> [Problems and tasks]:
1) Answer these from the article about Facebook buying WhatsApp:
(a) How many users does WhatsApp have?
(b) According to Deutsche Bank, what is the value per user for Twitter?
(c) By what year is WhatsApp's user base expected to reach 1 billion?
2) Continue the article about Facebook buying WhatsApp from the point where it stops.

Market analysts are applauding Facebook Inc.’s recent purchase of the fast-growing messaging startup WhatsApp for $19 billion and assert that this move will solidify the company’s position as a leader in the mobile market. Although the startup has yet to prove itself as a major revenue producer, it does have over 450 million users and actually records a higher level of engagement than the Facebook platform. In addition, WhatsApp has a much stronger showing than Facebook Messenger in global markets across Europe, Latin America, Africa, and Australia, and is attracting users at a time when much of the younger generations are trending toward using Facebook less and the social media giant has fallen behind in mobile messaging phone apps in emerging markets.
While the initial price tag was shocking to many investors (as Facebook is paying more than double its annual revenue for a program that has very little revenue at this point), analysts have broken it down in a way where it makes good financial sense. Given the high number of users boasted by WhatsApp, the price is considered reasonable by most in terms of value per user. In fact, through this deal Facebook is paying $42 per user in a market where the cited value per user is $170 for Facebook and $212 for Twitter according to Deutsche Bank. While WhatsApp’s user base is less than half that of Facebook’s, its chat program’s users are much more active, with 70 percent of users active on a daily bases, compared with 62 percent of Facebook users. In addition, WhatsApp’s user base is expected to reach 1 billion by 2015. Credit Suisse analysts report that they view the deal as an effective way for Facebook to gain an additional share of the consumer’s time spent.

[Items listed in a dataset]
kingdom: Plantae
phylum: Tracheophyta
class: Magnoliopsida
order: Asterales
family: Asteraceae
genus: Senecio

==

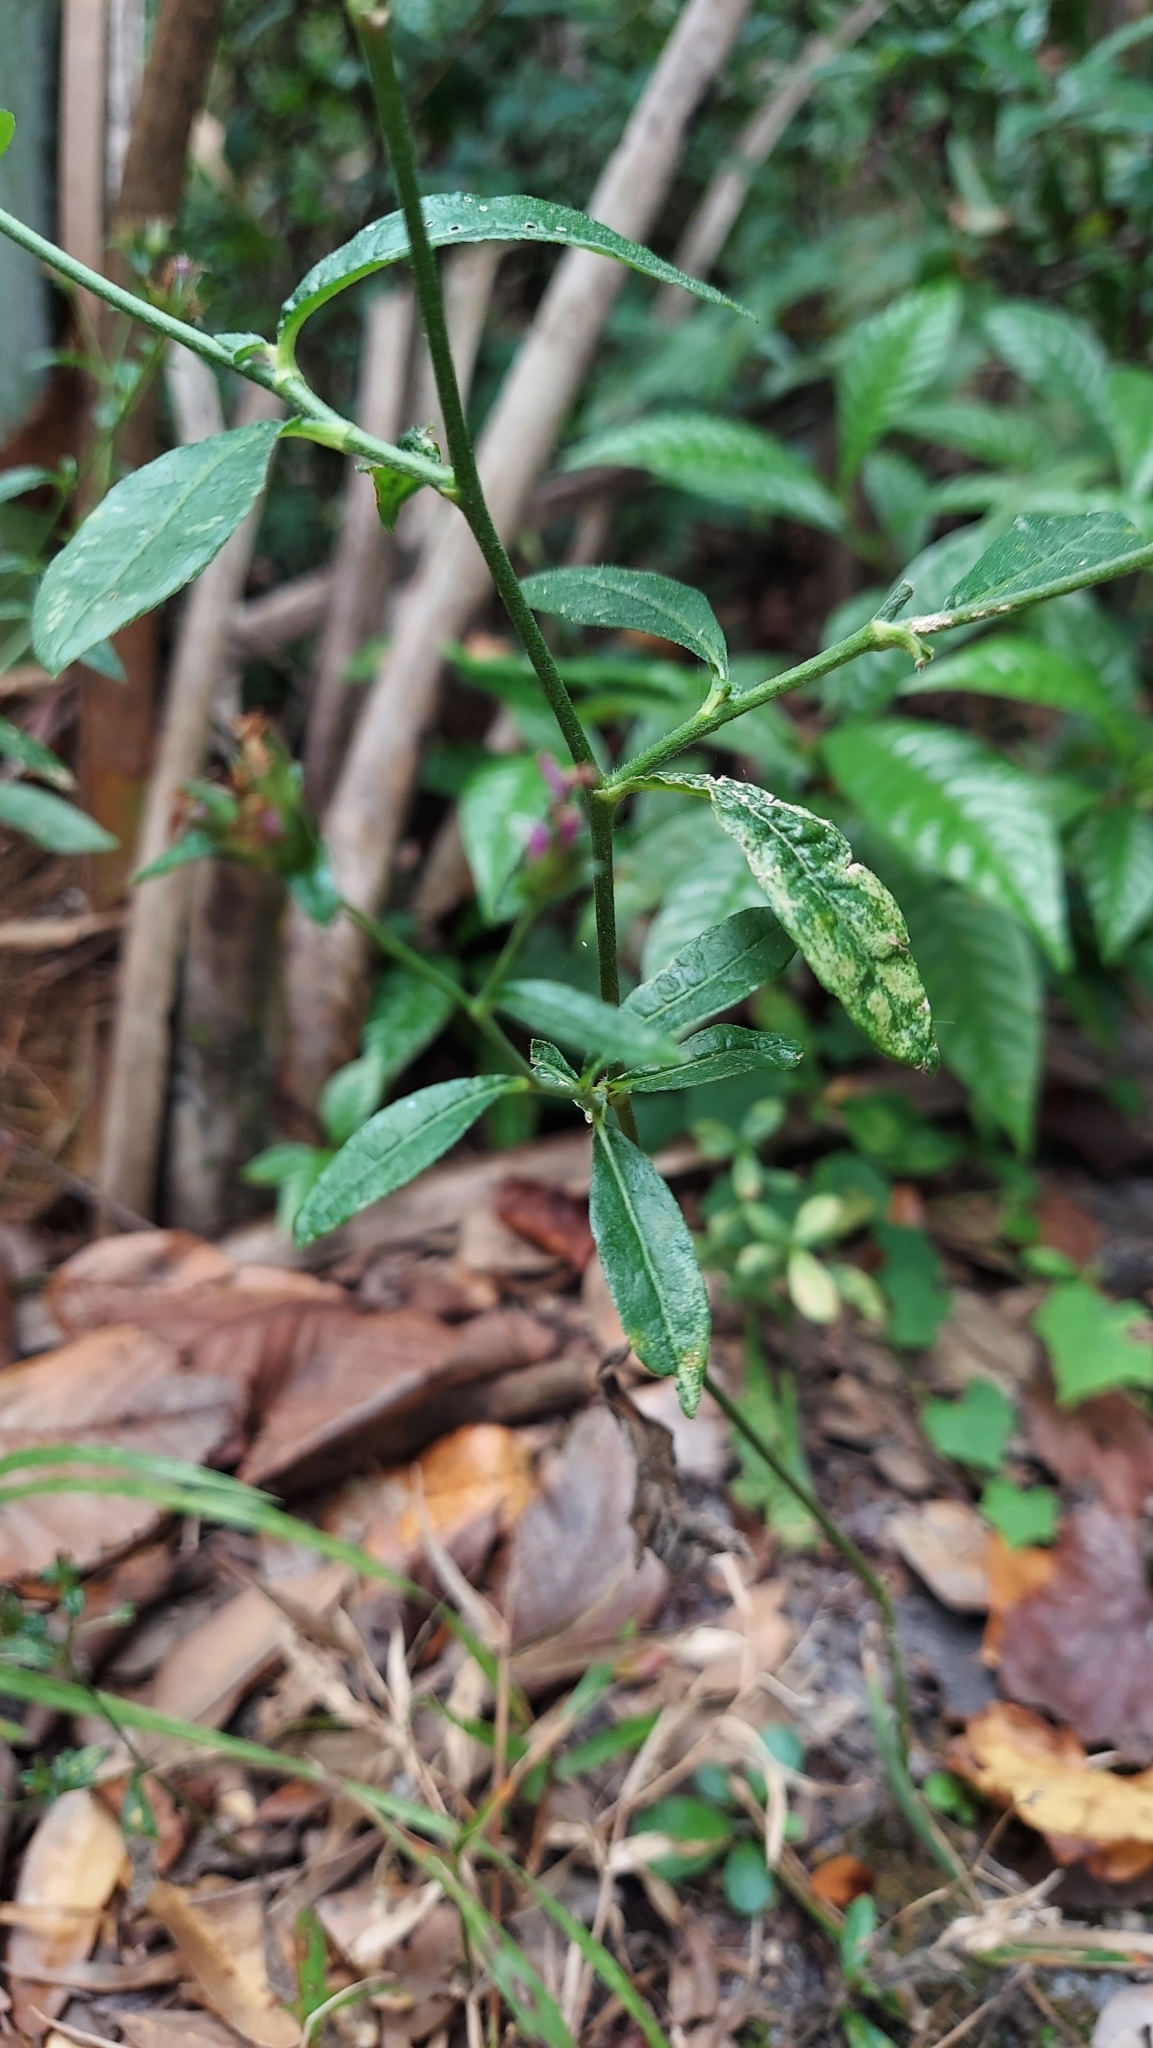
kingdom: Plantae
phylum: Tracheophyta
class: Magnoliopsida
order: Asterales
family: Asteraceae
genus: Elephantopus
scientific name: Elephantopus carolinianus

> [Your written answers]:
1)
(a) Over 450 million
(b) $212
(c) 2015

2)
Facebook shares closed on an upswing of 2.3 percent after falling as much as 3 percent immediately following the purchase announcement (due to investor “sticker shock” concerning the magnitude of the deal). Of the 44 analysts who cover Facebook, 37 have a “buy” or “strong buy” rating on the stock.
WhatsApp was founded in 2009 by former Yahoo Inc. employees Jan Koum and Brian Acton.